The currency fell to a 23-year low of 81.85 cents against the New Zealand dollar before paring back to 81.54 cents, from 81.71 yesterday. It was at 93.50 cents per Australian dollar from 93.38.
Commodities Fallout
The slump in the dollar pushed oil prices to a record yesterday and increased the cost of buying wheat, sugar, copper, cotton and cocoa. Nine of the 10 most-active currencies in Asia outside Japan gained against the dollar today. Indonesia's rupiah rose 0.4 percent to 9,064 per dollar and the Singapore dollar touched an 11-year high before trading at S$1.4013. The yuan advanced 0.2 percent to 7.1462.
Chinese Premier Wen Jiabao yesterday told visiting U.S. Secretary of State Condoleezza Rice a stable dollar is good for the U.S. and the rest of the world, Xinhua news agency reported.
Dollar Index
The dollar index will tumble to a record low ``within weeks'' as the Fed lowers rates to prevent the world's largest economy from slipping into a recession, Bank of America N.A. analysts said in a research note dated today.

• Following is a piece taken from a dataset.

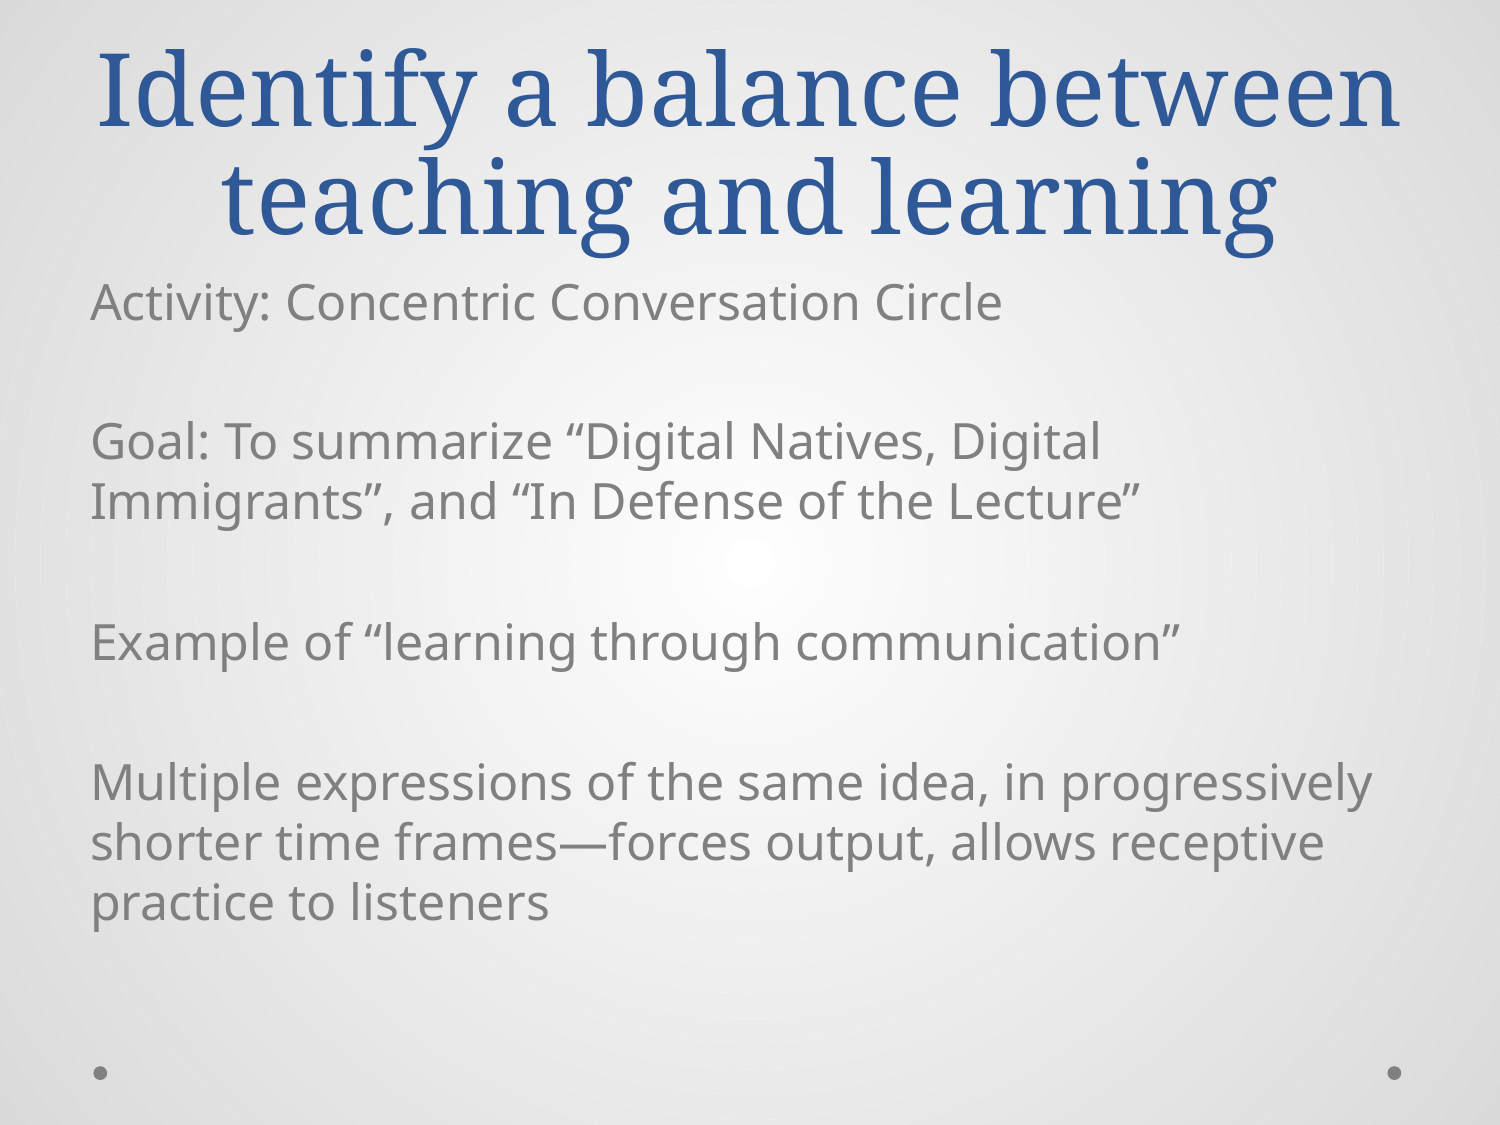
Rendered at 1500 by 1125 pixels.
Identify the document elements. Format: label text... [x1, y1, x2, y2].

title Identify a balance between teaching and learning [75, 0, 1425, 262]
list Activity: Concentric Conversation Circle Goal: To summarize “Digital Natives, Digital Immigrants”, and “In Defense of the Lecture” Example of “learning through communication” Multiple expressions of the same idea, in progressively shorter time frames—forces output, allows receptive practice to listeners [75, 262, 1425, 1061]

The currency will continue to trade below $1.50 for the next few weeks, Robert Sinche, head of global currency strategy at the New York-based bank, wrote in the report. The index traded on ICE Futures in New York, which tracks the currency against its six major counterparts, fell 0.2 percent to 74.611. It reached 74.484 on Nov. 23, the lowest since the gauge started trading in 1973.
``It's crunch time for the dollar,'' said Yuji Saito, head of foreign-exchange sales in Tokyo at Societe Generale SA, a unit of France's second-largest bank by market value. ``Bernanke may know that monetary policy alone cannot support the slowing U.S. economy.''
The U.S. currency may fall to $1.51 per euro and 106.80 yen today, Saito forecast.
Dollar Forecasts
The dollar will rebound to $1.48 per euro by the end of March, according to the median forecast in a Bloomberg News survey of 41 analysts. Merrill Lynch & Co., the third-biggest U.S. securities firm, is the most bearish, predicting it will fall to $1.57 per euro by March-end.

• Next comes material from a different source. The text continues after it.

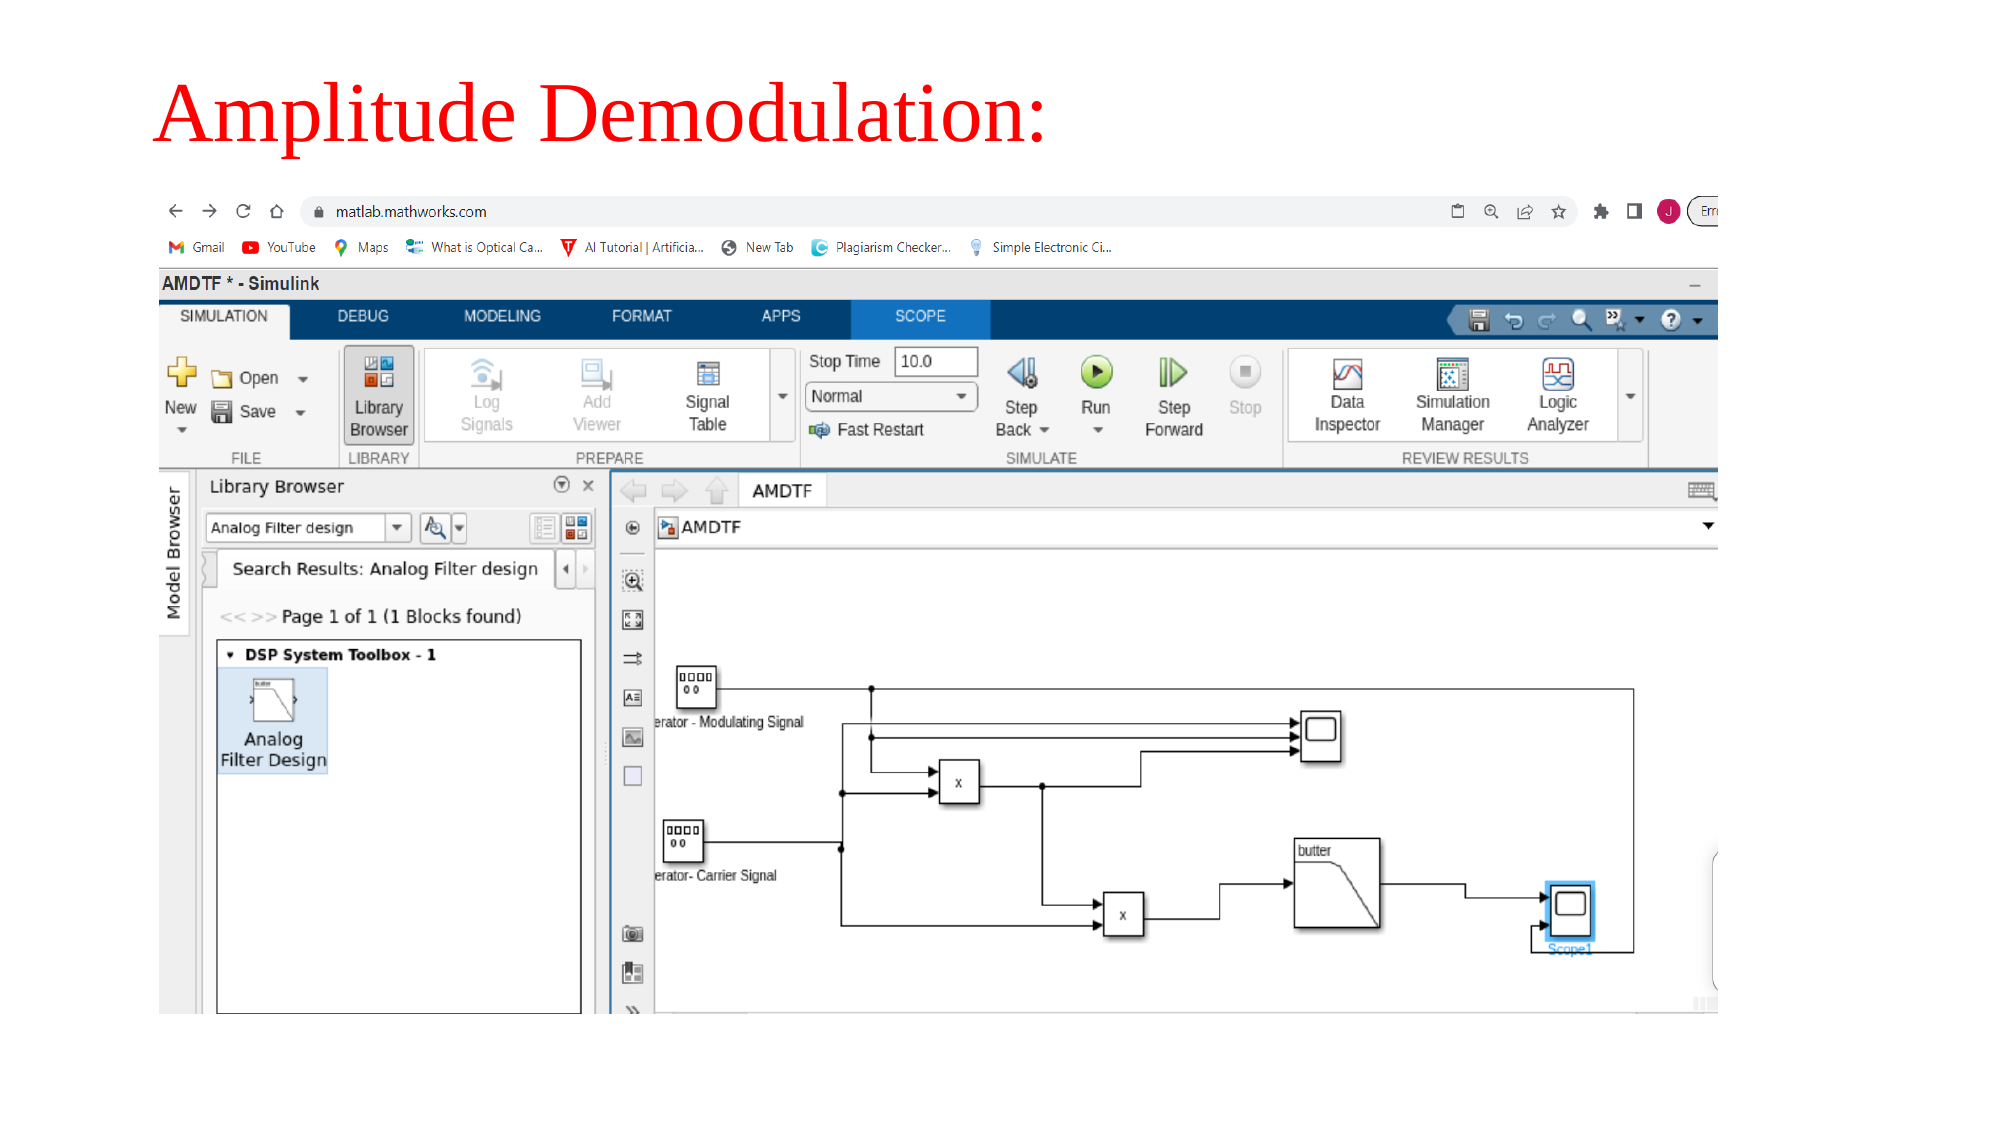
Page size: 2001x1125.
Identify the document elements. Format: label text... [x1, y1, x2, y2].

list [159, 191, 1718, 1014]
title Amplitude Demodulation: [137, 59, 1863, 167]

New home sales dropped 0.7 percent to an annual pace of 600,000 last month, according to the Bloomberg survey median estimate before today's Commerce Department report.
Futures on the Chicago Board of Trade show traders see a 96 percent chance the U.S. central bank will reduce the 3 percent target rate for overnight lending between banks by 50 basis points at their March 18 meeting, and a 4 percent likelihood of a quarter-point cut. The Fed has already cut rates five times since Sept. 18.

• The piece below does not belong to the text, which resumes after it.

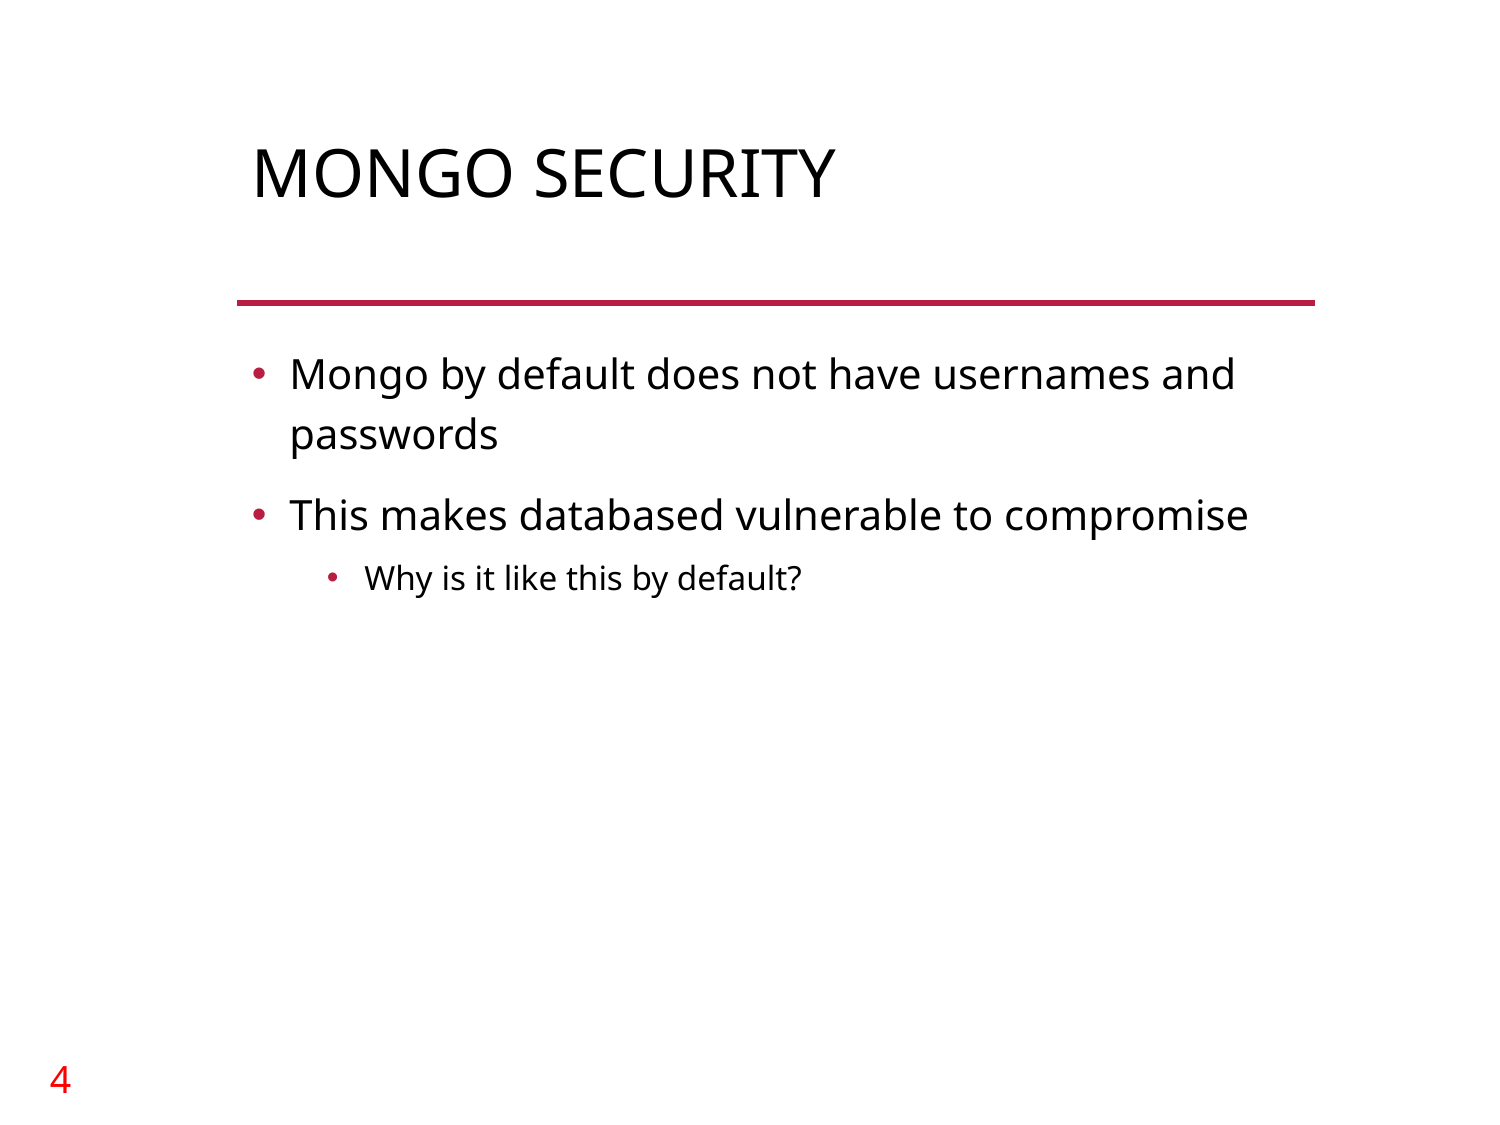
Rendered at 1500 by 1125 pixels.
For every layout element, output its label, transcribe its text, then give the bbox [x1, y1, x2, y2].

title Mongo Security [236, 131, 1315, 305]
list Mongo by default does not have usernames and passwords This makes databased vulnerable to compromise Why is it like this by default? [236, 330, 1315, 897]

The euro gained as the Munich-based Ifo institute yesterday said its business climate index rose to 104.1 in February, from 103.4 in January. The median estimate in a Bloomberg survey was for a drop to 102.9. After the report, traders pared bets the ECB will lower its target from the current 4 percent level.
`Unexpectedly Strong'
``Germany's business sentiment was unexpectedly strong,'' said Ryohei Muramatsu, manager of Group Treasury Asia in Tokyo at Commerzbank AG, Germany's second-largest bank. ``The ECB is likely to keep borrowing costs unchanged instead of cutting rates as some had expected.''
The euro may rise to 161.40 yen today, Muramatsu forecast.
The odds of the ECB lowering borrowing costs fell yesterday, with the implied yield on the Euribor futures contract for June rising 4 basis points to 4.15 percent. The yield averaged 0.18 percentage point more than the ECB's benchmark from 1999 until August. A basis point is 0.01 percentage point.